O procurador-geral da República, Geraldo Brindeiro, disse ontem em Curitiba que existe um consenso para a extinção dos juízes classistas em todo o País. Os classistas são os responsáveis pelas tentativas de conciliação entre as partes na Justiça do Trabalho. Eles não são formados em Direito e, geralmente, são indicados por sindicatos e políticos. ‘‘Acho que somente uma mudança drástica pode trazer um resultado melhor para a Justiça do Trabalho’’, afirmou ele.
Brindeiro não acredita que o fim dos classistas possa trazer mais trabalho aos juízes togados. ‘‘Acho que o papel de conciliação não é da Justiça, os juízes vão continuar apenas julgando as ações’’, disse. Para ele, a extinção poderia ser feita de forma gradual. ‘‘Acho que somente assim, poderemos ter uma Justiça do Trabalho moderna e com um custo mais baixo’’, lembrou. O procurador defendeu ainda uma reforma intensa do Poder Judiciário para agilizar a tramitação das ações na Justiça.

Itens armazenados:

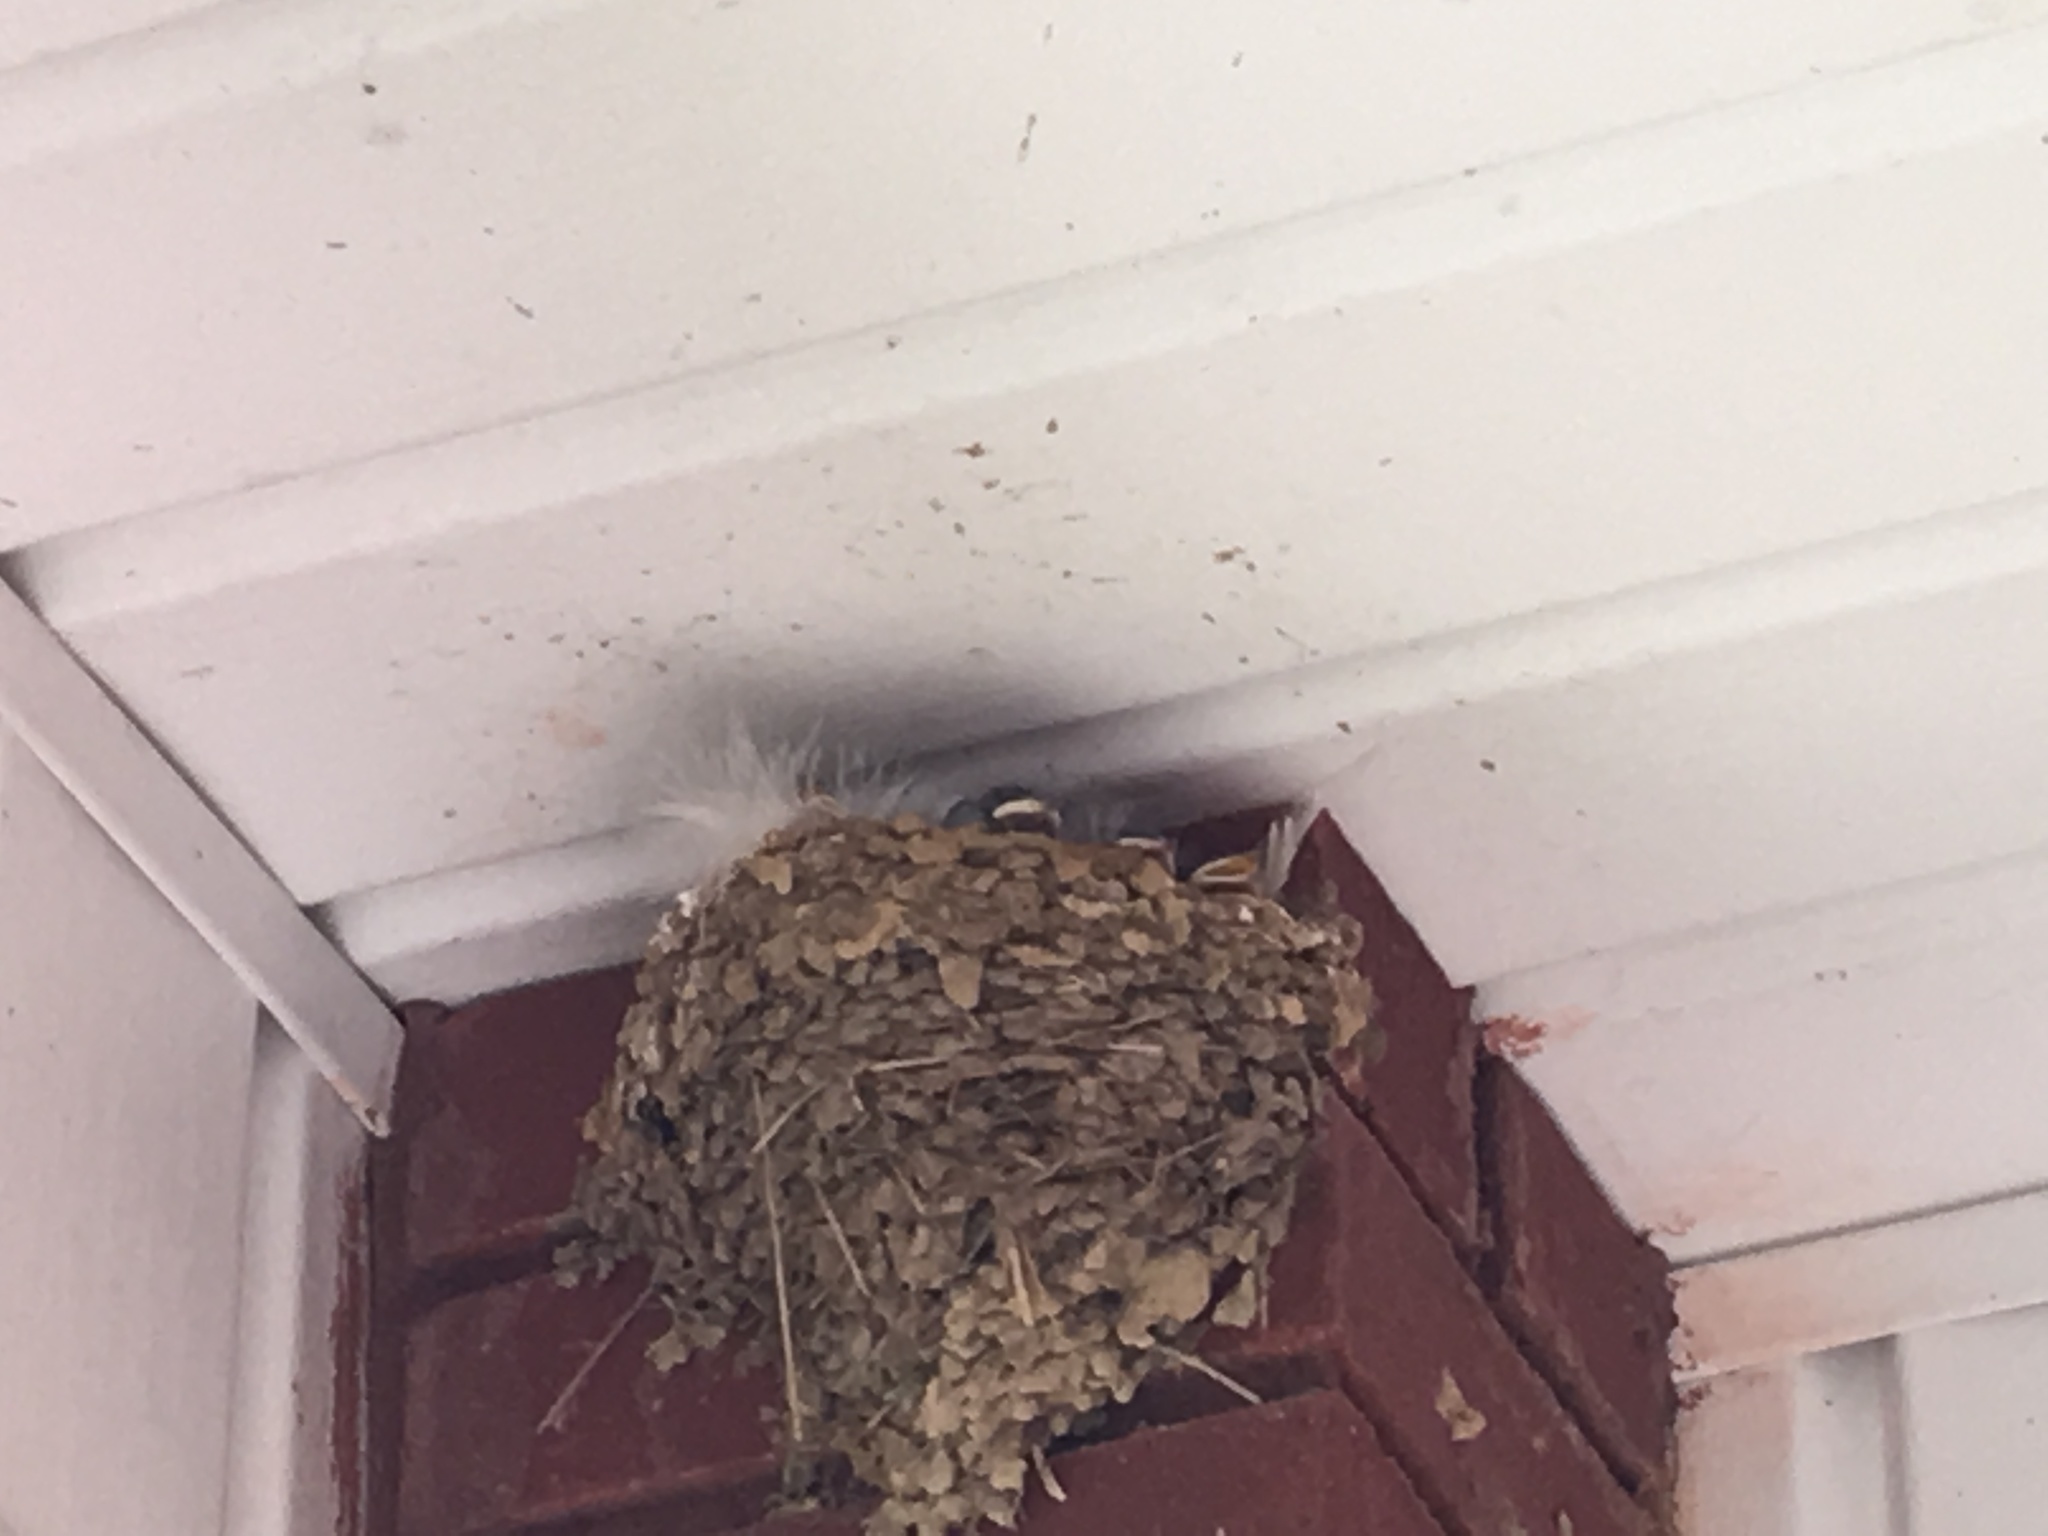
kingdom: Animalia
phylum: Chordata
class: Aves
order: Passeriformes
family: Hirundinidae
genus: Hirundo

Requisitos do exercício:
1 > Copie do texto sobre os juízes classistas o trecho que vai de "O procurador-geral da" até "Trabalho’’, afirmou ele.".
2 > Dê prosseguimento ao texto sobre os juízes classistas a partir do ponto em que ele termina.

Respostas do exercício:
1 >
O procurador-geral da República, Geraldo Brindeiro, disse ontem em Curitiba que existe um consenso para a extinção dos juízes classistas em todo o País. Os classistas são os responsáveis pelas tentativas de conciliação entre as partes na Justiça do Trabalho. Eles não são formados em Direito e, geralmente, são indicados por sindicatos e políticos. ‘‘Acho que somente uma mudança drástica pode trazer um resultado melhor para a Justiça do Trabalho’’, afirmou ele.

2 >
Entre as mudanças necessárias, de acordo com o procurador, está a criação do chamado ‘‘efeito vinculante’’, que tornaria uma interpretação da lei federal única em todos os Estados brasileiros. Segundo Brindeiro, dos 40 mil processos encaminhados no ano passado para o Supremo Tribunal Federal (STF), entre 70% e 80% são casos repetitivos.